Mothers are paid an average of 3 per cent less for every child they have compared to their female counterparts who do not have children, according to a French study, which also shows that fathers suffer no penalty at all.
The study conducted by the Université Paris-Saclay, based on 16 years of data from the French private sector, found that after having a child, women are often allocated to assignments considered to be “less risky”, so are less likely to receive bonuses and are more likely to become trapped in low-wage trajectories.
“Gender inequalities persist within households, in terms of the share of domestic work or bargaining power, but they also persist within firms,” said Lionel Wilner, the author of the study.

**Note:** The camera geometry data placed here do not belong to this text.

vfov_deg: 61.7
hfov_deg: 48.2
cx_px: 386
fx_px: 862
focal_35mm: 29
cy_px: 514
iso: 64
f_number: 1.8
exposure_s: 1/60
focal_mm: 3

“The gender pay gap, occupational gender segregation and the glass ceiling are the most striking examples – but an obvious example of gender inequality is related to childbirth,” he said.

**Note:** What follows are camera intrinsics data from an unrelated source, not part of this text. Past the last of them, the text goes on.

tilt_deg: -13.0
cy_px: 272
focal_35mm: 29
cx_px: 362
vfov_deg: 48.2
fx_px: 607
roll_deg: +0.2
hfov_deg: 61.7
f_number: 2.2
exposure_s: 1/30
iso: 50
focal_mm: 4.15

“The motherhood penalty accounts for noticeable hourly wage differences following childbirth.”
He describes the wage gap as both unfair and inefficient and calls for “public intervention” in the form of “campaigns against discrimination” and the provision of on-the-job childcare.
He said that a paternity leave of the same duration as maternity leave would also be a step towards closing this gender gap.
The gender pay gap has become subject to fierce debate in the UK in recent months with pressure groups and campaigners regularly criticising the Government for not doing enough to combat discrimination.
As of Thursday last week, companies in the UK employing more than 250 people have 12 months to meet a deadline to publish their gender pay gap figures, but critics have said that the reporting won’t be granular enough to facilitate real change.
According to the Fawcett Society, one of the UK’s largest charities promoting women’s rights, the current overall gender gap for full-time workers is 13.9 per cent.
The Society also says that women are frequently being paid less than men in the equivalent role, despite that being illegal.
Commenting on the Université Paris-Saclay study, Kate Headley, director of human resources at Clear Company, an online consultancy which promotes diversity in the workplace, said that “organisations need to create an inclusive culture to which equality and diversity are fundamental if they truly want to address gender inequality in the workplace.”
“A reliance on targets or quotas to improve diversity and inclusion without a focus on fostering cultural change, will only perpetuate this issue, and risks putting mothers at an even greater disadvantage,” she added.